2
$\begingroup$

Given the series ${a_n}$ : $a_n= \sum _{k=1}^{n}{\frac { \left( -1 \right) ^{k}}{{3}^{k}+\sqrt {k}}}$ prove that ${a_n}$ converges.

So far this is what I've done: I've split this into 2 sub-series: $k=2n$ and $k=2n+1$

for $(k=2n)$ I get: $\sum _{k=1}^{n} \left( {3}^{k}+\sqrt {k} \right) ^{-1} = 0$ (as k goes to infinity the whole series converges to 0)

for $(k=2n+1)$ I get:

$\sum _{k=1}^{n}- \left( \left( {3}^{k} \right) ^{-1}+\sqrt {-k} \right) ^{-1}$ (which also converges to 0 as k approaches to infinity)

Since both subs-series of $a_n$ converge to the same value, $0$, $a_n$ converges, in particular to $0$.

I'm not sure if this is a tight enough proof since maybe by chance it works out here specifically. I also checked separate limits as k approaches $-\infty$. They both converge to $0$ for each sub-series. What am I missing? Thanks.

  • 1
    Don't write $k=2n$ when the letter $n$ is already in use. Additionally, don't write $\sum_{k=1}^n$ if you mean to only sum over odds or evens in particular. Lastly: (a) how can a sum of positive numbers equal $0$, and (b) how are you getting *negative* $k$ in your sum over odd $k$?2012-02-02

2 Answers 2

2

$ |a_n| \le \sum_{k=1}^n \frac{ 1}{3^k + \sqrt k} \le \sum_{k=1}^n \frac{1}{3^k - \frac 12 3^k} < 2 \sum_{k=1}^n \left( \frac 13 \right)^k $ which converges because this is a geometric series. Since $a_n$ converges absolutely it converges conditionally.
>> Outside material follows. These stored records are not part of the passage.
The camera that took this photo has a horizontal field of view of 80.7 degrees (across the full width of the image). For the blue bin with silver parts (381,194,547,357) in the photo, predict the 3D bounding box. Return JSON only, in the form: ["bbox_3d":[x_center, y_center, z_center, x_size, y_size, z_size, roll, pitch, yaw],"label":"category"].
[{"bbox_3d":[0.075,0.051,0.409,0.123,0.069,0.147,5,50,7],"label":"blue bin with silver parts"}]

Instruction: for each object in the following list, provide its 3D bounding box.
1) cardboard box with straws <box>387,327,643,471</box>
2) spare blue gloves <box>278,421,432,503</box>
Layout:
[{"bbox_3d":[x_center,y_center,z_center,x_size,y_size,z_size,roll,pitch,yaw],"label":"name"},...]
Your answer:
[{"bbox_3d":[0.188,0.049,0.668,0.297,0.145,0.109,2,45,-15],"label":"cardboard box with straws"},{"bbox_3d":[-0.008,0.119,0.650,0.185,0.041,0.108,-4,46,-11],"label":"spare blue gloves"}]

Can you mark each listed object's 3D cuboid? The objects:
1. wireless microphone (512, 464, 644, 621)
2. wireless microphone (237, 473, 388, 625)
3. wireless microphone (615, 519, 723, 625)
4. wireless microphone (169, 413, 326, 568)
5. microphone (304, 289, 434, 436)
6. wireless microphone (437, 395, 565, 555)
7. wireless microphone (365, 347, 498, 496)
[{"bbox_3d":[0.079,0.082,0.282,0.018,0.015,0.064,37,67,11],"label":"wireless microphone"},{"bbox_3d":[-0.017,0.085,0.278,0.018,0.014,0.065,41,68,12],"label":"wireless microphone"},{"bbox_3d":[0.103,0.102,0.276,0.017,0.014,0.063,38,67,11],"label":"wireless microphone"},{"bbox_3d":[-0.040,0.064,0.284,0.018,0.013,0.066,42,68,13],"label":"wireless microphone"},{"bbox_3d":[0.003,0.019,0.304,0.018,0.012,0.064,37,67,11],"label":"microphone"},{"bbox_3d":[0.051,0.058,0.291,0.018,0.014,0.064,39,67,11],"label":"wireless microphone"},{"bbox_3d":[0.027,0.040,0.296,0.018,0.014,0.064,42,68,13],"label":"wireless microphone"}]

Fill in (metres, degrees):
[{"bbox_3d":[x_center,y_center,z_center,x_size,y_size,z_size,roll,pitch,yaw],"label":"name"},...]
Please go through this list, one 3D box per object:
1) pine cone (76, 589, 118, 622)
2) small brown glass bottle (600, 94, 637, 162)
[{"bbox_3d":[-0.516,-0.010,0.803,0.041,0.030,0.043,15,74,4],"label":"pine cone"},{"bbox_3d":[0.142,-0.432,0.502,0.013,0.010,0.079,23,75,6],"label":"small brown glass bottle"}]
You could also use Leibniz's criterion, which states that if a series has leading term $(-1)^k b_k$ with $b_k \to 0$, then $\sum (-1)^k b_k$ converges. The fact that $b_k = \frac 1{3^k + \sqrt k} \to 0$ is clear enough.
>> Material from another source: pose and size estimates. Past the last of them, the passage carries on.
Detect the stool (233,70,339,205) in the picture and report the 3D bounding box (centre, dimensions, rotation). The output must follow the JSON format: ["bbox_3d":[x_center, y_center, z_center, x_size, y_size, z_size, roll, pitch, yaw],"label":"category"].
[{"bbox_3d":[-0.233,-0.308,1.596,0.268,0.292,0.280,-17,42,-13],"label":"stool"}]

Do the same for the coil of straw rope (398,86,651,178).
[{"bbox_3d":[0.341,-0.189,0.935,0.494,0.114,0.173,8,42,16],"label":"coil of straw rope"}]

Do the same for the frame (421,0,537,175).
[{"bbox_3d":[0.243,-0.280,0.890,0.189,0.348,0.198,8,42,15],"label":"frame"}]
EDIT : As the comments pointed out, I didn't remember at the time all the hypothesis of Leibniz's Criterion, which are that on top of what I said, the $b_k$'s must be, up to some $N$, non-negative and decreasing.

Hope that helps,

  • 0
    Okay guys, sorry if I didn't remember all the hypothesis. It's good that you pointed them out, but my point was mostly that you could use the criterion, not that I wanted to describe it completely.2012-02-02
1

You can use Leibniz's Rule for alternating series.
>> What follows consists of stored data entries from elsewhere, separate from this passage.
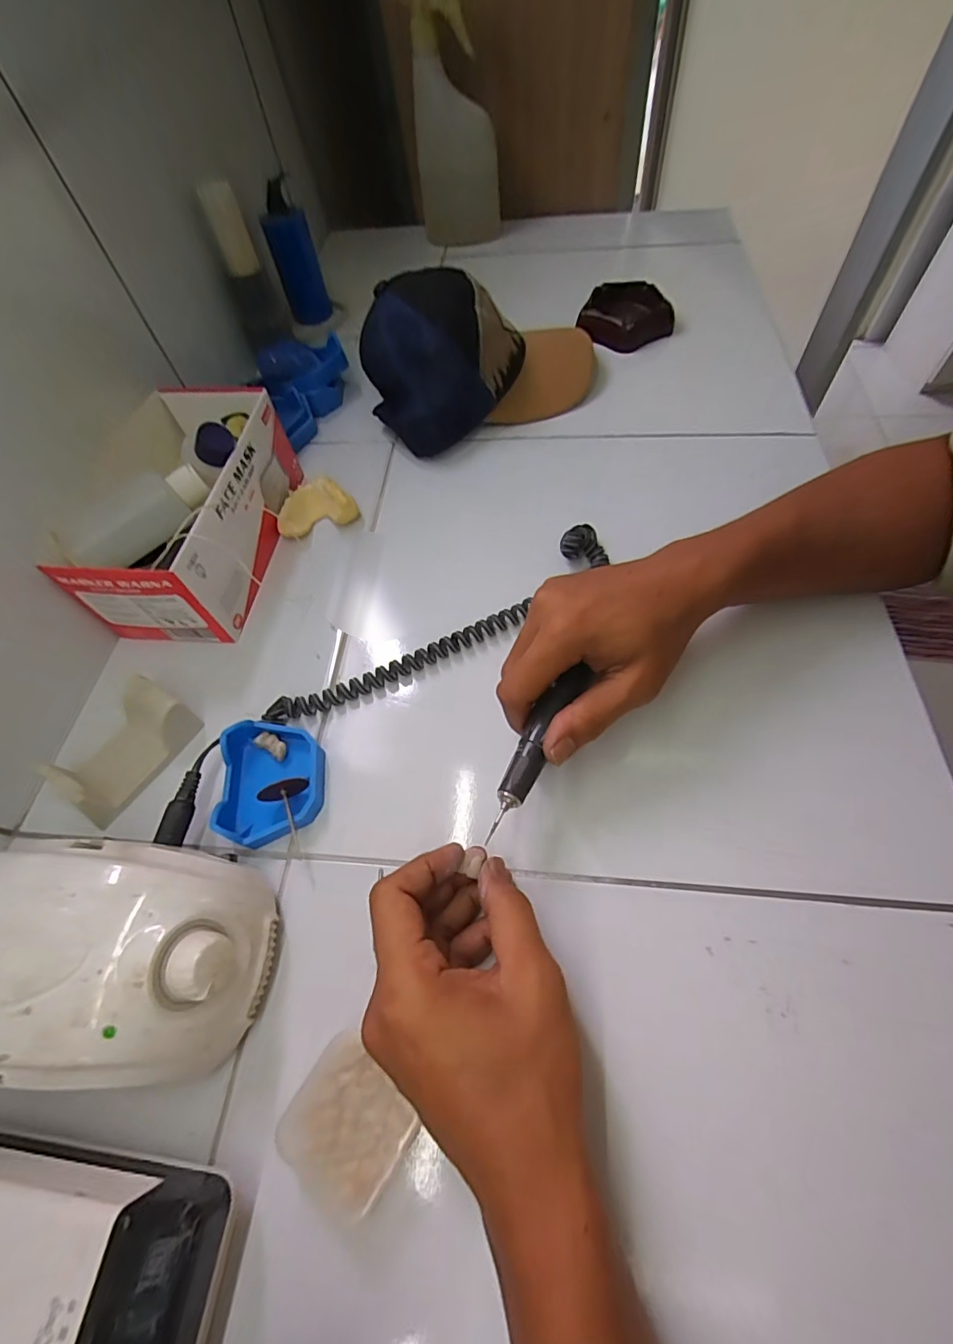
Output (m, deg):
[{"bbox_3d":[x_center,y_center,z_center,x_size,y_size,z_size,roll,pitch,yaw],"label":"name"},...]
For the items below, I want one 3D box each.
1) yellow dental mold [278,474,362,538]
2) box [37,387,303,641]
[{"bbox_3d":[-0.144,-0.149,0.453,0.067,0.024,0.051,-22,60,-7],"label":"yellow dental mold"},{"bbox_3d":[-0.228,-0.135,0.415,0.124,0.090,0.206,1,60,5],"label":"box"}]

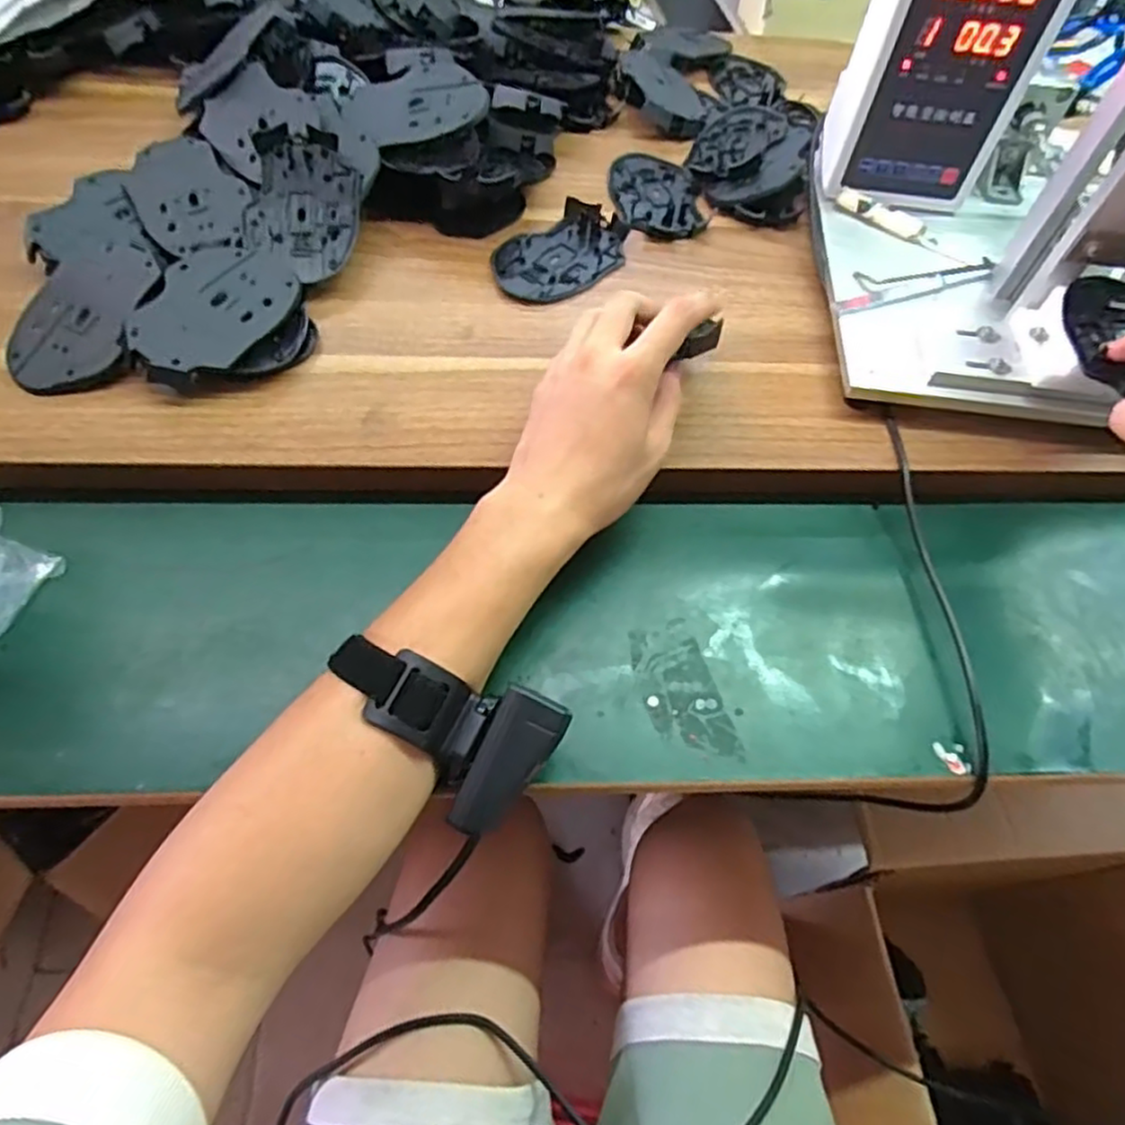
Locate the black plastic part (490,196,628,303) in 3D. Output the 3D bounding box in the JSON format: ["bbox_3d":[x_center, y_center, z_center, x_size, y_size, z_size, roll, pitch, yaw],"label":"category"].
[{"bbox_3d":[0.002,-0.234,0.528,0.117,0.012,0.074,-38,69,-23],"label":"black plastic part"}]

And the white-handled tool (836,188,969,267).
[{"bbox_3d":[0.255,-0.253,0.527,0.105,0.013,0.020,38,63,17],"label":"white-handled tool"}]

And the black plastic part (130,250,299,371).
[{"bbox_3d":[-0.217,-0.160,0.440,0.076,0.009,0.109,15,59,5],"label":"black plastic part"}]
If $\{ a_n\}$ is a monotonic decrasing sucesion of numbers, the alternate series converges, and if $S$ is the sum, then, for every $n > 0$: $ 0 < (-1)^n (S-s_n) < a_{n+1}$ and $0 < S < a_1$

Thus your series converges, and you can calculate it's sum approximately with the first inequality.